En ce temps-là, Jésus proposa aux foules une autre parabole : « Le Royaume des Cieux est comparable à une graine de moutarde qu’un homme a prise et qu’il a semée dans son champ. C’est la plus petite de toutes les semences, mais, quand elle a poussé, elle dépasse les autres plantes potagères et devient un arbre, si bien que les oiseaux du ciel viennent et font leurs nids dans ses branches. » Il leur dit une autre parabole : « Le Royaume des Cieux est comparable au levain qu’une femme a pris et qu’elle a enfoui dans trois mesures de farine, jusqu’à ce que toute la pâte ait levé. Tout cela, Jésus le dit aux foules en paraboles, et Il ne leur disait rien sans parabole, accomplissant ainsi la Parole du Prophète : J’ouvrirai la bouche pour des paraboles, Je publierai ce qui fut caché depuis la fondation du monde. – Acclamons la Parole de Dieu.
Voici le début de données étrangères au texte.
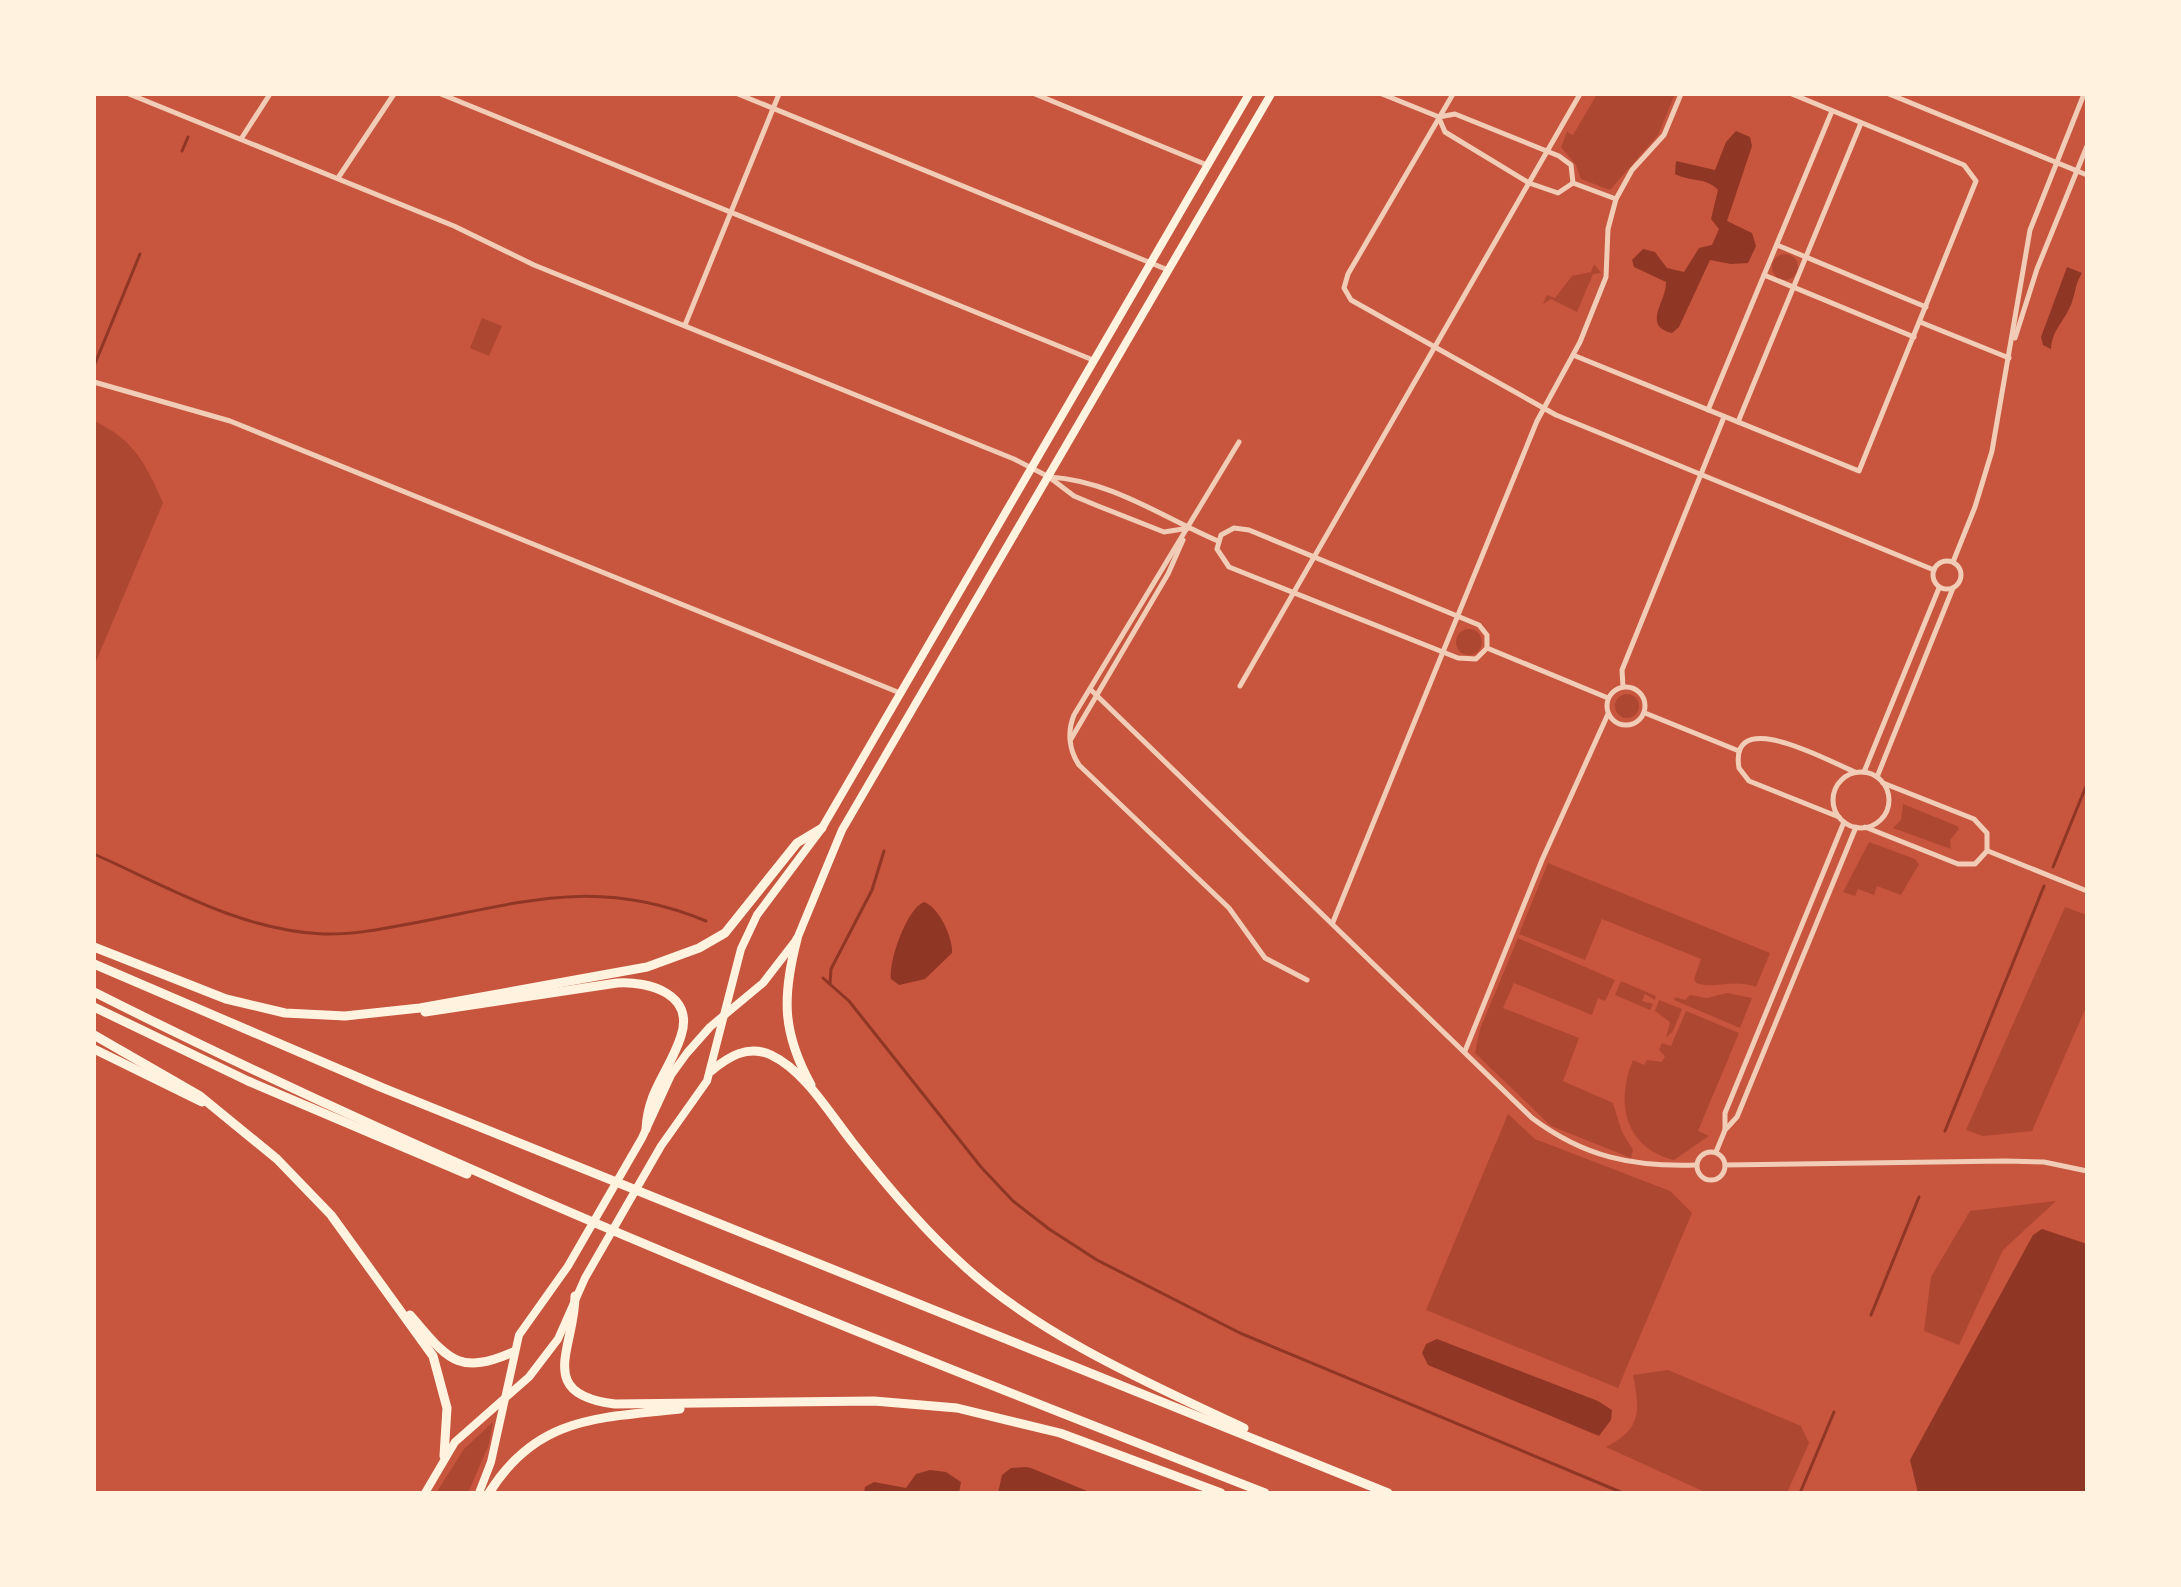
<svg xmlns="http://www.w3.org/2000/svg" width="2181" height="1587" font-family="Roboto,sans-serif">
<rect width="100%" height="100%" fill="#c8553d"/>
<!-- green -->
<g fill="#ae4732">
<polygon points="1597,94 1675,94 1658,135 1610,190 1581,179 1576,165 1561,147 1567,132 1573,135"/>
<circle cx="1785" cy="267" r="13"/>
<polygon points="1594,264 1601,273 1593,274 1577,312 1551,299 1543,304 1547,295 1555,298 1572,276 1591,272"/>
<polygon points="482,318 502,326 489,356 470,348"/>
<path d="M94,421C134,439 146,465 163,503L94,666Z"/>
<circle cx="1469" cy="642" r="13"/>
<circle cx="1627" cy="706" r="12"/>
<polygon points="1903,804 1957,826 1959,829 1950,840 1951,849 1893,828 1901,820"/>
<polygon points="1869,842 1915,859 1919,864 1901,895 1877,886 1874,895 1858,889 1855,896 1843,892"/>
<path d="M1548,863L1770,953L1756,987C1730,978 1716,990 1696,983L1694,979L1701,959L1602,919L1585,960L1519,934Z"/>
<polygon points="2065,907 2087,915 2087,1005 2032,1131 1983,1136 1966,1130"/>
<polygon points="1518,938 1615,980 1605,1001 1598,998 1592,1015 1514,983 1503,1008 1579,1038 1563,1081 1613,1103 1622,1132 1633,1150 1631,1158 1551,1126 1475,1053 1480,1029"/>
<polygon points="1621,981 1656,996 1655,1000 1645,994 1642,1001 1653,1004 1650,1010 1615,995"/>
<polygon points="1727,993 1752,998 1740,1028 1674,1000 1675,997 1685,1000 1690,995 1707,998"/>
<polygon points="1659,1000 1682,1009 1673,1031 1666,1038 1670,1022 1655,1011"/>
<path d="M1686,1011L1739,1033L1698,1131L1709,1136L1674,1160C1625,1148 1615,1103 1633,1060L1644,1065L1647,1060L1662,1062L1665,1056L1659,1050L1662,1043L1671,1046Z"/>
<polygon points="1508,1114 1535,1139 1670,1191 1692,1213 1618,1388 1426,1310"/>
<polygon points="2056,1201 2003,1250 1959,1345 1924,1331 1931,1277 1970,1211"/>
<path d="M1668,1370L1801,1426L1809,1443L1787,1493H1707L1606,1447C1642,1428 1640,1412 1633,1375Z"/>
<polygon points="493,1422 489,1444 468,1493 436,1493 464,1449"/>
</g>
<!-- water -->
<g fill="#8f3625">
<path d="M1736,131L1750,137L1752,146L1727,221L1752,233L1756,246L1748,263L1731,264L1710,260L1679,327L1672,333C1641,326 1667,301 1666,282L1634,267L1632,260L1643,249L1655,252L1667,268L1684,272L1699,248L1712,245L1719,229L1711,219L1718,190C1707,177 1690,182 1675,174L1676,161L1715,170L1726,142Z"/>
<path d="M2067,267L2082,273C2075,284 2076,291 2072,302C2066,320 2052,329 2051,349L2043,345L2041,337Z"/>
<path d="M924,902C939,907 953,938 952,953L925,979L899,985L891,979C888,962 907,908 924,902Z"/>
<polygon points="2042,1229 2087,1244 2087,1493 1918,1493 1910,1460 2033,1235"/>
<polygon points="1437,1339 1598,1401 1612,1410 1611,1420 1599,1436 1428,1365 1422,1353 1426,1344"/>
<polygon points="1026,1467 1031,1468 1092,1493 998,1493 1002,1475 1011,1468"/>
<polygon points="930,1470 946,1472 961,1482 959,1493 864,1493 865,1487 874,1482 906,1488 916,1474"/>
</g>
<g fill="none" stroke-linecap="round" stroke-linejoin="round">
<!-- stream -->
<g stroke="#8f3625" stroke-width="3">
<polyline points="182,151 188,137"/>
<polyline points="94,366 140,254"/>
<path d="M94,854C166,886 242,931 323,934C355,935 387,928 419,922C526,901 600,877 706,921"/>
<polyline points="2053,867 2087,784"/>
<polyline points="823,978 849,1001 981,1167 1013,1201 1049,1229 1097,1260 1240,1333 1623,1493"/>
<polyline points="830,984 831,969 872,890 884,851"/>
<polyline points="1945,1131 2044,886"/>
<polyline points="1871,1315 1919,1197"/>
<polyline points="1800,1493 1834,1412"/>
</g>
<!-- minor -->
<g stroke="#f1ccb7" stroke-width="5">
<polyline points="129,94 454,226 534,265 1014,459 1049,477 1074,496 1098,506 1164,532 1189,528"/>
<polyline points="441,94 1093,360"/>
<polyline points="738,94 1168,270"/>
<polyline points="1035,94 1207,165"/>
<polyline points="1382,94 1439,117 1455,114 1559,156 1571,165 1573,183 1558,193 1529,183 1445,132 1439,118"/>
<polyline points="1453,94 1348,274 1344,288 1351,300 1556,415 1934,570"/>
<polyline points="1889,94 2087,175"/>
<polyline points="241,139 270,94"/>
<polyline points="338,178 394,94"/>
<polyline points="1573,183 1616,199"/>
<polyline points="1777,245 1926,307"/>
<polyline points="1764,275 1914,337"/>
<polyline points="1920,322 2009,358"/>
<polyline points="685,325 779,94"/>
<polyline points="2015,338 2037,269 2087,146"/>
<polyline points="1573,355 1859,471 1976,181 1964,165 1792,94"/>
<polyline points="94,382 230,421 900,693"/>
<polyline points="1708,410 1832,111"/>
<polyline points="1738,422 1861,123"/>
<path d="M1239,442L1074,715C1067,732 1069,750 1079,765L1229,908L1265,958L1307,980"/>
<path d="M1050,477C1112,481 1162,517 1218,541"/>
<polygon points="1234,528 1249,530 1479,625 1487,635 1487,648 1476,659 1458,658 1229,567 1217,549 1221,535"/>
<circle cx="1947" cy="575" r="14"/>
<polyline points="1953,562 1975,507 1992,451 2030,230 2084,94"/>
<polyline points="1487,648 1608,698"/>
<polyline points="1240,686 1580,94"/>
<circle cx="1626" cy="706" r="19"/>
<polyline points="1623,687 1622,670 1724,417"/>
<path d="M1090,689L1532,1118C1584,1157 1632,1167 1696,1165"/>
<polyline points="1645,713 1739,751"/>
<polyline points="1071,739 1168,574 1183,540"/>
<polyline points="1864,772 1939,588"/>
<circle cx="1861" cy="800" r="28"/>
<polyline points="1877,777 1953,588"/>
<path d="M1839,817L1749,781L1739,768C1728,704 1832,763 1855,772"/>
<polyline points="1865,827 1958,864 1975,864 1987,851 1987,833 1974,819 1883,783"/>
<polyline points="1988,851 2087,891"/>
<polyline points="1333,922 1537,421 1580,342 1606,277 1608,229 1616,199 1632,170 1664,135 1681,94"/>
<polyline points="1465,1051 1542,860 1608,714"/>
<polyline points="1725,1129 1725,1113 1844,822"/>
<circle cx="1711" cy="1166" r="14"/>
<polyline points="1716,1152 1725,1130 1737,1117 1856,827"/>
<polyline points="1725,1165 2005,1161 2044,1162 2087,1171"/>
</g>
<!-- primary -->
<g stroke="#fff3e0" stroke-width="8">
<polyline points="425,1493 455,1442 529,1377 558,1339 585,1278 661,1146 707,1081 741,949 757,915 822,828 1249,94"/>
<polyline points="479,1493 491,1462 519,1335 568,1266 642,1138 671,1075 687,1053 710,1027 763,983 797,939 842,830 1271,94"/>
</g>
<!-- motorway -->
<g stroke="#fff3e0" stroke-width="9">
<path d="M797,939C782,997 782,1032 811,1085"/>
<polyline points="94,947 226,999 285,1013 345,1016 420,1008 647,967 699,948 725,933 797,843 822,828"/>
<polyline points="94,964 383,1088 1388,1493"/>
<path d="M94,992C473,1183 870,1338 1265,1493"/>
<polyline points="94,1007 248,1081 467,1174"/>
<path d="M425,1012L617,983C649,981 695,994 681,1036C670,1071 648,1089 646,1129"/>
<polyline points="94,1035 200,1096 277,1159 331,1215 433,1356 447,1408 444,1456"/>
<polyline points="94,1049 202,1102"/>
<path d="M711,1071C728,1057 748,1044 771,1055C805,1071 830,1114 853,1143C886,1185 922,1228 962,1264C1038,1335 1150,1384 1244,1428"/>
<path d="M575,1296C575,1348 534,1394 615,1404L874,1401L957,1408L1060,1433L1221,1493"/>
<path d="M410,1315C447,1357 456,1377 513,1352"/>
<path d="M489,1493C537,1416 599,1418 680,1409"/>
</g>
</g>
<!-- border -->
<rect width="2181" height="1587" fill="none" stroke="#fff3e0" stroke-width="192"/>
</svg>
« Caché depuis la fondation du monde ».

Le propre d’un prophète, c’est de lever le voile sur ce qui paraît obscur, mystérieux, afin d’y apporter un éclairage nouveau. C’est ainsi que l’évangéliste Matthieu présente Jésus. «Il ne disait rien sans parabole» afin de dévoiler ce qui était caché. Le Royaume des cieux n’est pas une invention nouvelle; il est inscrit dans le mystère de la création. Jésus en révèle deux dimensions: sa progression phénoménale et la joie qu’il procure à qui en constate la progression. Un enfant voit le pain, pétri longuement par son père ou sa mère, gonfler jusqu’à éclater et il s’émerveille du travail de la levure. Un jardinier plante une graine minuscule qui devient un reposoir pour les oiseux. Oui, le Royaume des cieux nous surprendra toujours.

La colère divine.

L’histoire d’amour entre Dieu et son peuple n’est pas de tout repos. Les rares moments de joie et d’expression de reconnaissance chez les Israélites pourraient presque passer inaperçus parmi les nombreux passages qui nous les montrent dépassés, inquiets, immoraux, injustes ou infidèles. Quand il en est ainsi, l’Ecriture se remplit de détails souvent choquants pour nous qui peinons à imaginer un Dieu jaloux, vengeur et sanguinaire. Dans un contexte mondial où les religions ont à se dissocier de toute violence au nom de l’Absolu, ces passages sont troublants. Mais Jésus, interprète par excellence des Écritures, peut lever le voile sur cette histoire «sainte». Il a montré le vrai visage de Dieu, celui d’un Père aimant qui propose à toutes ses créatures de demeurer en lui, auprès de lui, fidèles à l’amour qu’il ne cesse de prodiguer.

Vent de Pentecôte

Vent de Pentecôte,

réveillez-nous, secouez-nous,

emportez-nous, ravissez-nous

dans votre tourmente à la conquête du monde.

 

Vent de Pentecôte,

grand vent de charité,

envahissez-nous, animez-nous,

unissez-nous en nos diversités.

 

Soufflez en tempête,

soufflez en ouragan,

bousculez nos commodités,

balayez nos barrières partisanes.

 

Puissant vent d’universelle charité,

vent d’amour du prochain,

vent d’amour souverain du Dieu créateur,

soyez victorieux à travers le monde.